§ **What the task requires**
Indicate, with the number alone, how many lines in the listing below hold the string "hematoxylin".

§ **Material shown**
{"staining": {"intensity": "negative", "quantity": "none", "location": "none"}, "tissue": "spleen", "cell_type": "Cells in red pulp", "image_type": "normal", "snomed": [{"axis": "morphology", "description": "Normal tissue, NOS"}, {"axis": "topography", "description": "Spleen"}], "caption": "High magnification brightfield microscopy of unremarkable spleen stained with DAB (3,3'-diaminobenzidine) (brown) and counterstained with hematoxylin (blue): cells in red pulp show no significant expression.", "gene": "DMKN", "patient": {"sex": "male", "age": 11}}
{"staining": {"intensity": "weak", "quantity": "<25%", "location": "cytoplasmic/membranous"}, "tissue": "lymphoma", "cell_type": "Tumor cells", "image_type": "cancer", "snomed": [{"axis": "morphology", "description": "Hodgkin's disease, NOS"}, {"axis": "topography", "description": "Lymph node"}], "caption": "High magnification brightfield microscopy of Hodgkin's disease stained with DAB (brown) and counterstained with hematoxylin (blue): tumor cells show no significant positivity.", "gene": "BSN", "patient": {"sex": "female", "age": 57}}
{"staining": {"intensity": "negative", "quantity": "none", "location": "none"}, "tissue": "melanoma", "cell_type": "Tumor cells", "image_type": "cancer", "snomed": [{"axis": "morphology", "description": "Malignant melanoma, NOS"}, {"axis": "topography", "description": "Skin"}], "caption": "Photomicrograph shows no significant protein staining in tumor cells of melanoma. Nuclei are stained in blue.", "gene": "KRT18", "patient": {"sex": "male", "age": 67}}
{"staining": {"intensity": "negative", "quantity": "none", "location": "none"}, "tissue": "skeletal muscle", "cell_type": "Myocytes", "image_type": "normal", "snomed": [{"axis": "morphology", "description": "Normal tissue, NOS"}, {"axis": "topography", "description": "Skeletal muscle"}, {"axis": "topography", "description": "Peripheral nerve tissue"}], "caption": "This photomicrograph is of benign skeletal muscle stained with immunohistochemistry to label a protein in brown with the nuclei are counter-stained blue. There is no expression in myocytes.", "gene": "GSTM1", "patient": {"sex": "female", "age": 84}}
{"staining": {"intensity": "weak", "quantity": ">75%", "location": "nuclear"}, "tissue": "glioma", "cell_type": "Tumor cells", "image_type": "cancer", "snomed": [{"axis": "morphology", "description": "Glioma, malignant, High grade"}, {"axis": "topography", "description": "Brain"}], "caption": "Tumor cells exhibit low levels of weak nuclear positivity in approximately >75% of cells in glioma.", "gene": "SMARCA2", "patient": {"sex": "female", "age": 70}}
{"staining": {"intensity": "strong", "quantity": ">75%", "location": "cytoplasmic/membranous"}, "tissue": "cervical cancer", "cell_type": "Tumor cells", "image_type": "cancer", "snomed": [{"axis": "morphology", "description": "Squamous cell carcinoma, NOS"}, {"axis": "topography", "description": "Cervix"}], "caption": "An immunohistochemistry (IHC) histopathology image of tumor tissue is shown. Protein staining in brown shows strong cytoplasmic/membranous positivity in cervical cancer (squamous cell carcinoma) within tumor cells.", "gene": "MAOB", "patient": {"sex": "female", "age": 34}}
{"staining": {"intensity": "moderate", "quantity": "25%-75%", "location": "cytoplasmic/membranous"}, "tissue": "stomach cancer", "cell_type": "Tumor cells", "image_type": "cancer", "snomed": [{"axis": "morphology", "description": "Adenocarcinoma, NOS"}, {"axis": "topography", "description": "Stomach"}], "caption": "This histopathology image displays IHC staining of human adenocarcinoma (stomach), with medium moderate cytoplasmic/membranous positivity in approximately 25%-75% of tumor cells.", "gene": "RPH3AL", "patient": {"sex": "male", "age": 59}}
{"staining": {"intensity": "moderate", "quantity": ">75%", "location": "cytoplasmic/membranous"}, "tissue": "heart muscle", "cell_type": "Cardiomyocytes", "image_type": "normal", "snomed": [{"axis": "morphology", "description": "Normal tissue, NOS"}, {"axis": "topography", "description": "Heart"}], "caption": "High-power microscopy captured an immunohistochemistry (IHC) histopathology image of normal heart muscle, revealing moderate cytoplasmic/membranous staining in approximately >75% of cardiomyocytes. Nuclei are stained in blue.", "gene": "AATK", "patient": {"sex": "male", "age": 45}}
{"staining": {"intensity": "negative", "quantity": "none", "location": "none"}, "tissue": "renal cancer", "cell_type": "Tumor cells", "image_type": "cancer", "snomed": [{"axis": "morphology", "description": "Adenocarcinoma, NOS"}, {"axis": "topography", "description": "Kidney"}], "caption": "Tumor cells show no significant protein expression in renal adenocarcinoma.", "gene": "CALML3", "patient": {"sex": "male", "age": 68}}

§ **The answer**
2